Task to carry out
Return only the lines of the listing below that run from the line with "left eye: (1086, 413)" through the line with "right hip: (331, 923)", both ends included, exactly as written.

Information given
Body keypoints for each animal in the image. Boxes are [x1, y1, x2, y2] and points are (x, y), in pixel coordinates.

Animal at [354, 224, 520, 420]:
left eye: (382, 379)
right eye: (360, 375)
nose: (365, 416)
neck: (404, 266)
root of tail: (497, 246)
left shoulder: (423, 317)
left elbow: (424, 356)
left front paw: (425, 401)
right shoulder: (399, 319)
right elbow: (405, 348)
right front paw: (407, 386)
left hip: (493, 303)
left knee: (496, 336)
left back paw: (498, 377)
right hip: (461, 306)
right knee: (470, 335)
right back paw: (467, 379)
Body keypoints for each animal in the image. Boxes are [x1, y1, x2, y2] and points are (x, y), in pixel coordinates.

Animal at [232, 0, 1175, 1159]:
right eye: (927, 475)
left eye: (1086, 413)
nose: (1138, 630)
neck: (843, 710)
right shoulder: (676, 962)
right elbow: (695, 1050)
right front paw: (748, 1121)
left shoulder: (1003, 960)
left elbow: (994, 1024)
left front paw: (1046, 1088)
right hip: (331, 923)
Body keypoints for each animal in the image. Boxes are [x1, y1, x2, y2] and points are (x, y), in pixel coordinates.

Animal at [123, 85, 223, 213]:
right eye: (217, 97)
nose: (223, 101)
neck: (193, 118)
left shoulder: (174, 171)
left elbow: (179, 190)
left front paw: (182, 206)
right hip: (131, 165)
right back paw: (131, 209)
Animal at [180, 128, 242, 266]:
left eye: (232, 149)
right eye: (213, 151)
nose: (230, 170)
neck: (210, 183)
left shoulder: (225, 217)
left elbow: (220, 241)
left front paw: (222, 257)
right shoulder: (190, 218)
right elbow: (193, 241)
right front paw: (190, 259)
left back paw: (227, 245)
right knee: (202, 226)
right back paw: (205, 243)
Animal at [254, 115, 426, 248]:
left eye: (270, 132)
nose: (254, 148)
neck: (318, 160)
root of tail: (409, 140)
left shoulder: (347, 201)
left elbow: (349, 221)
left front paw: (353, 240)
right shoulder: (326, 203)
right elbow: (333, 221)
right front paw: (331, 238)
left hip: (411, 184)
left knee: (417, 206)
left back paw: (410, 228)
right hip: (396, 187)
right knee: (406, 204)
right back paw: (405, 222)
---
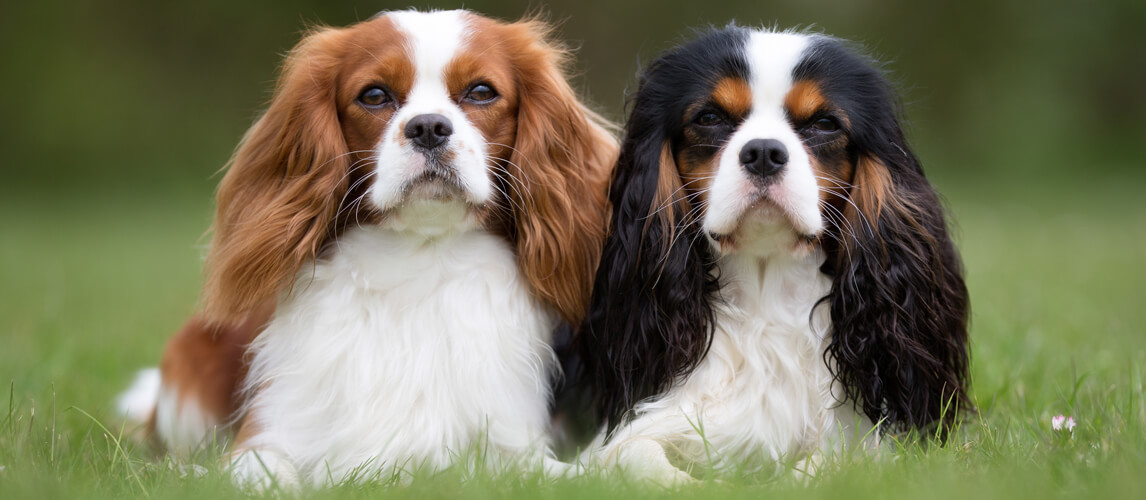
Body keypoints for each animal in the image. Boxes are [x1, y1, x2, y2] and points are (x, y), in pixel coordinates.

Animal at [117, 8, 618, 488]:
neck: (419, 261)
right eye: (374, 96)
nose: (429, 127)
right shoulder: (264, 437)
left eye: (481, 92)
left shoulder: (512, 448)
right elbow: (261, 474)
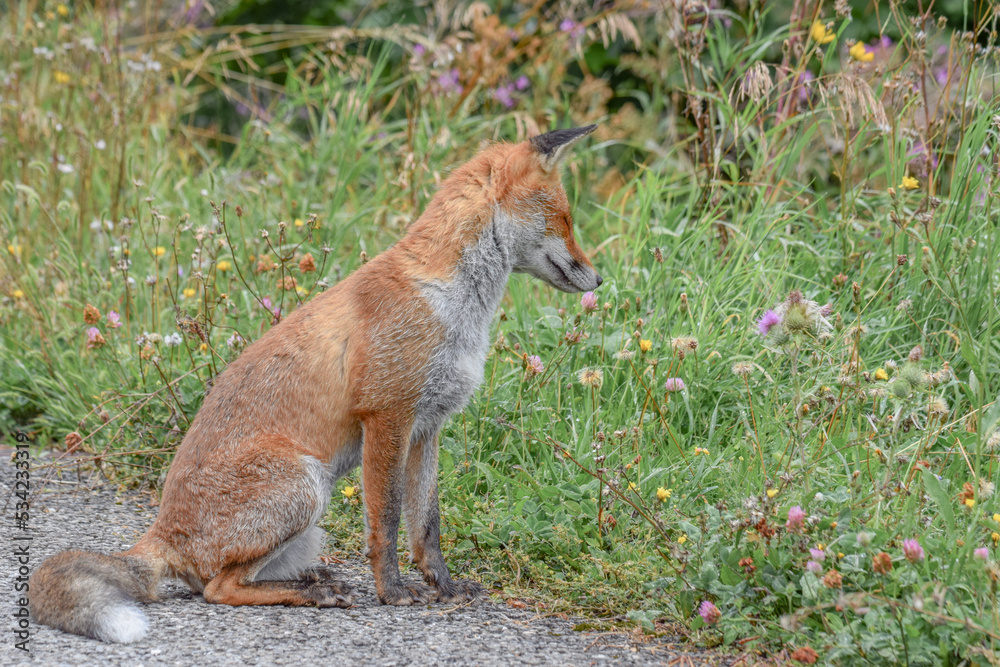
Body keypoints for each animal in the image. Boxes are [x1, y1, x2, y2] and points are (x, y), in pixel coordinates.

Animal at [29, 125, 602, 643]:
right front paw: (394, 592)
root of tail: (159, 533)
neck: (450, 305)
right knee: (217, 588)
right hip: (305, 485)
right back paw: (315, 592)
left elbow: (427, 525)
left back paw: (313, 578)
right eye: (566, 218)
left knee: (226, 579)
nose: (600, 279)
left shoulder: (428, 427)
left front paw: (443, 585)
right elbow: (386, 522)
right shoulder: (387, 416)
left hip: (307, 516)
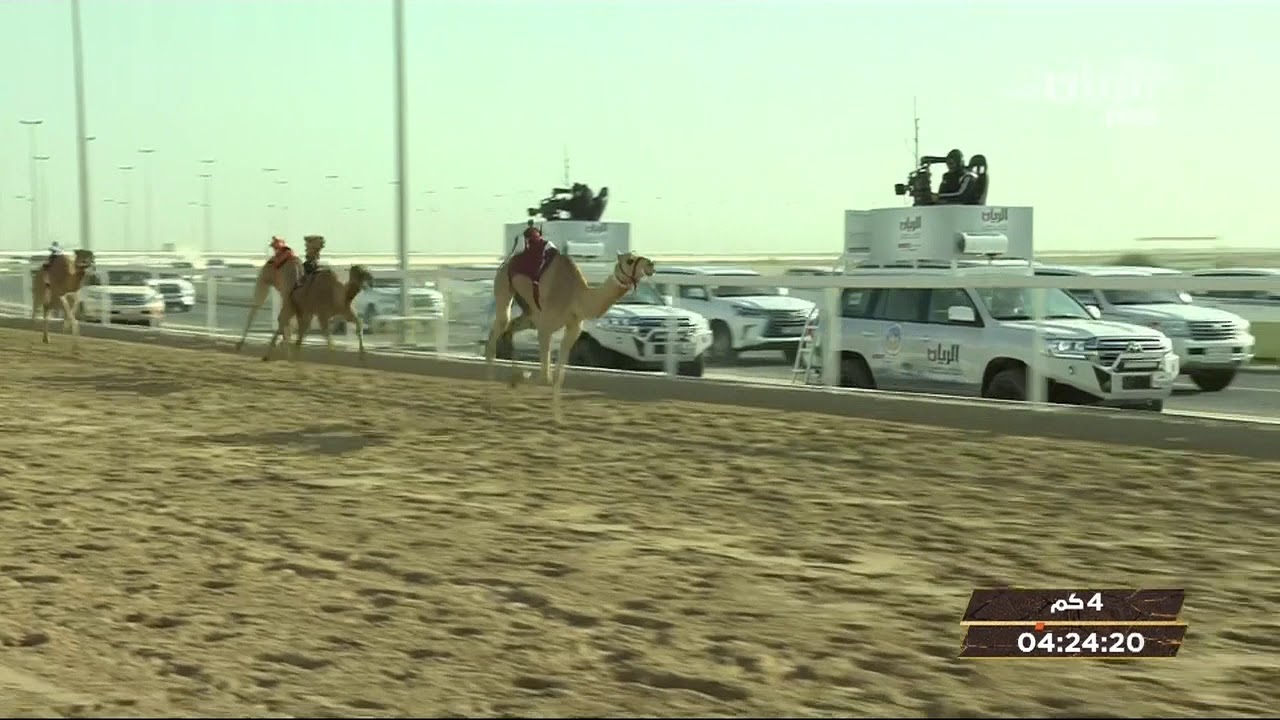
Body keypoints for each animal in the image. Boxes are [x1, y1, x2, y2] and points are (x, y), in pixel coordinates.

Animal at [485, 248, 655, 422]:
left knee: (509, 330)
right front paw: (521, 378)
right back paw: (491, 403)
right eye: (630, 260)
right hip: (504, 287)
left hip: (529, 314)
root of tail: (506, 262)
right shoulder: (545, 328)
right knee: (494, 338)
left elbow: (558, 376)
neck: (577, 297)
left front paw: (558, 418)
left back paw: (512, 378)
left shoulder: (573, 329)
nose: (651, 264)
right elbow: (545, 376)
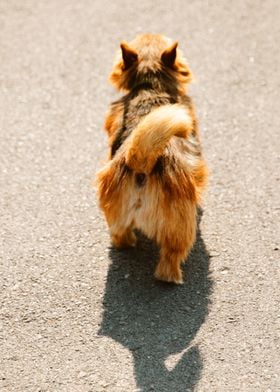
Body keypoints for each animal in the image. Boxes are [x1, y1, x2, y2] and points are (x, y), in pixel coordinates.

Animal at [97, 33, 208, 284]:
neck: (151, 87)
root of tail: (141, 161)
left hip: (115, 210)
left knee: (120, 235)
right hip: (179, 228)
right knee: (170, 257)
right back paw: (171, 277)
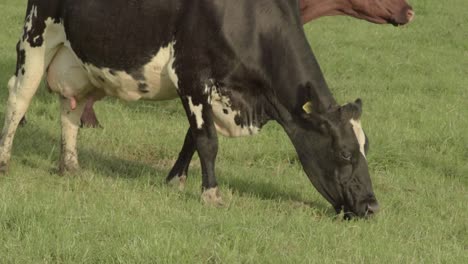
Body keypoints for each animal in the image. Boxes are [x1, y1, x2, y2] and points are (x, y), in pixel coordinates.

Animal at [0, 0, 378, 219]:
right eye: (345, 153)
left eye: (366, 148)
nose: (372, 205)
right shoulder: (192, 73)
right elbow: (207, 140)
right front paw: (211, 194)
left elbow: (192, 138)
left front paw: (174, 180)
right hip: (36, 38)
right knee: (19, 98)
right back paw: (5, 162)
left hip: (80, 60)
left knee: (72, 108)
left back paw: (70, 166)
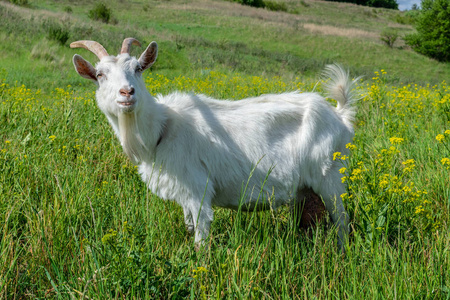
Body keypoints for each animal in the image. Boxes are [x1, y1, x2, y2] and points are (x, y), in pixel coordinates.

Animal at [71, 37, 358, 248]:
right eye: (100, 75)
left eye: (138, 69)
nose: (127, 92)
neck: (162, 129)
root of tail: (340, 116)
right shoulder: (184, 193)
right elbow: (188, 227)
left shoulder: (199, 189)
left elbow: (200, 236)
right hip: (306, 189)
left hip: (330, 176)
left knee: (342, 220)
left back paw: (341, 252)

Written reply
left eye: (1086, 413)
nose: (1138, 630)
neck: (843, 710)
right shoulder: (676, 962)
right elbow: (695, 1050)
right front paw: (748, 1121)
left shoulder: (1003, 960)
left elbow: (994, 1024)
left front paw: (1046, 1088)
right hip: (331, 923)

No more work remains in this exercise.